What to produce: Give back every entry, copied exactly.

The input START

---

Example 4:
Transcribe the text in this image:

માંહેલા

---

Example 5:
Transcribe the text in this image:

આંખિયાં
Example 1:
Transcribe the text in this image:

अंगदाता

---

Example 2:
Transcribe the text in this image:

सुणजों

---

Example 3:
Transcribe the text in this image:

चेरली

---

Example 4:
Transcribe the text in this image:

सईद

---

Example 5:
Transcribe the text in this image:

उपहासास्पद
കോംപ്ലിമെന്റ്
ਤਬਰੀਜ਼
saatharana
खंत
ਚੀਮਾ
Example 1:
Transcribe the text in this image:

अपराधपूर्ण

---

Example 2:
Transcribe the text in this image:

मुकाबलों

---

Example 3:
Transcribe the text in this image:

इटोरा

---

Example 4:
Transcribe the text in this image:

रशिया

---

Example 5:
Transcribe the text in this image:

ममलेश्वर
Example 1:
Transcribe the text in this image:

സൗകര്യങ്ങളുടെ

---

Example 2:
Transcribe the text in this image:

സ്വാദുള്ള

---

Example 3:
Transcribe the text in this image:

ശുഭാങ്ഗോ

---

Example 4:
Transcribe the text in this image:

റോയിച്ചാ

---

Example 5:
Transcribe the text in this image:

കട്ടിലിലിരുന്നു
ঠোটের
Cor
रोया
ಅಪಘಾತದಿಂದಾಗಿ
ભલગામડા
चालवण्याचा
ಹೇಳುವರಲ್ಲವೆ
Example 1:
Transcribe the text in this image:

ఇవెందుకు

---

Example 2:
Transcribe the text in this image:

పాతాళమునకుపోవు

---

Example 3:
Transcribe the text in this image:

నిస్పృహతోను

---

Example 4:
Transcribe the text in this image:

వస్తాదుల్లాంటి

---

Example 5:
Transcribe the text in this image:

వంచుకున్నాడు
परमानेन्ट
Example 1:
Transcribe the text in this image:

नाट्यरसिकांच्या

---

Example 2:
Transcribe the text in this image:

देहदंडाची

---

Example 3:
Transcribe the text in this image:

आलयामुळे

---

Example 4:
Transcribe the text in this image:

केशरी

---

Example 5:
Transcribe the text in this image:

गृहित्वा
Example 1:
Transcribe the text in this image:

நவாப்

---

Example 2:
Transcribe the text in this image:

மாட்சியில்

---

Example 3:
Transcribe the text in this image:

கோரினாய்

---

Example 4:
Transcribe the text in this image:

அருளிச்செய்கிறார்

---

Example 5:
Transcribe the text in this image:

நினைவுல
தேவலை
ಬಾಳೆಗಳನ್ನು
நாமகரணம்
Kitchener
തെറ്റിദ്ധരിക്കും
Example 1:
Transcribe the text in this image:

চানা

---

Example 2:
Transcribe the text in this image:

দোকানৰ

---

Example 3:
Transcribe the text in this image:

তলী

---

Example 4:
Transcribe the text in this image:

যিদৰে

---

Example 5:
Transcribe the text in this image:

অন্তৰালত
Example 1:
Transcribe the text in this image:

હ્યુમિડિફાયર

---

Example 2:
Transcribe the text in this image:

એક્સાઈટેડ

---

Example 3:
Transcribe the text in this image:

The input END

Written response:
---

Example 4:
Transcribe the text in this image:

માંહેલા

---

Example 5:
Transcribe the text in this image:

આંખિયાં
Example 1:
Transcribe the text in this image:

अंगदाता

---

Example 2:
Transcribe the text in this image:

सुणजों

---

Example 3:
Transcribe the text in this image:

चेरली

---

Example 4:
Transcribe the text in this image:

सईद

---

Example 5:
Transcribe the text in this image:

उपहासास्पद
കോംപ്ലിമെന്റ്
ਤਬਰੀਜ਼
saatharana
खंत
ਚੀਮਾ
Example 1:
Transcribe the text in this image:

अपराधपूर्ण

---

Example 2:
Transcribe the text in this image:

मुकाबलों

---

Example 3:
Transcribe the text in this image:

इटोरा

---

Example 4:
Transcribe the text in this image:

रशिया

---

Example 5:
Transcribe the text in this image:

ममलेश्वर
Example 1:
Transcribe the text in this image:

സൗകര്യങ്ങളുടെ

---

Example 2:
Transcribe the text in this image:

സ്വാദുള്ള

---

Example 3:
Transcribe the text in this image:

ശുഭാങ്ഗോ

---

Example 4:
Transcribe the text in this image:

റോയിച്ചാ

---

Example 5:
Transcribe the text in this image:

കട്ടിലിലിരുന്നു
ঠোটের
Cor
रोया
ಅಪಘಾತದಿಂದಾಗಿ
ભલગામડા
चालवण्याचा
ಹೇಳುವರಲ್ಲವೆ
Example 1:
Transcribe the text in this image:

ఇవెందుకు

---

Example 2:
Transcribe the text in this image:

పాతాళమునకుపోవు

---

Example 3:
Transcribe the text in this image:

నిస్పృహతోను

---

Example 4:
Transcribe the text in this image:

వస్తాదుల్లాంటి

---

Example 5:
Transcribe the text in this image:

వంచుకున్నాడు
परमानेन्ट
Example 1:
Transcribe the text in this image:

नाट्यरसिकांच्या

---

Example 2:
Transcribe the text in this image:

देहदंडाची

---

Example 3:
Transcribe the text in this image:

आलयामुळे

---

Example 4:
Transcribe the text in this image:

केशरी

---

Example 5:
Transcribe the text in this image:

गृहित्वा
Example 1:
Transcribe the text in this image:

நவாப்

---

Example 2:
Transcribe the text in this image:

மாட்சியில்

---

Example 3:
Transcribe the text in this image:

கோரினாய்

---

Example 4:
Transcribe the text in this image:

அருளிச்செய்கிறார்

---

Example 5:
Transcribe the text in this image:

நினைவுல
தேவலை
ಬಾಳೆಗಳನ್ನು
நாமகரணம்
Kitchener
തെറ്റിദ്ധരിക്കും
Example 1:
Transcribe the text in this image:

চানা

---

Example 2:
Transcribe the text in this image:

দোকানৰ

---

Example 3:
Transcribe the text in this image:

তলী

---

Example 4:
Transcribe the text in this image:

যিদৰে

---

Example 5:
Transcribe the text in this image:

অন্তৰালত
Example 1:
Transcribe the text in this image:

હ્યુમિડિફાયર

---

Example 2:
Transcribe the text in this image:

એક્સાઈટેડ

---

Example 3:
Transcribe the text in this image:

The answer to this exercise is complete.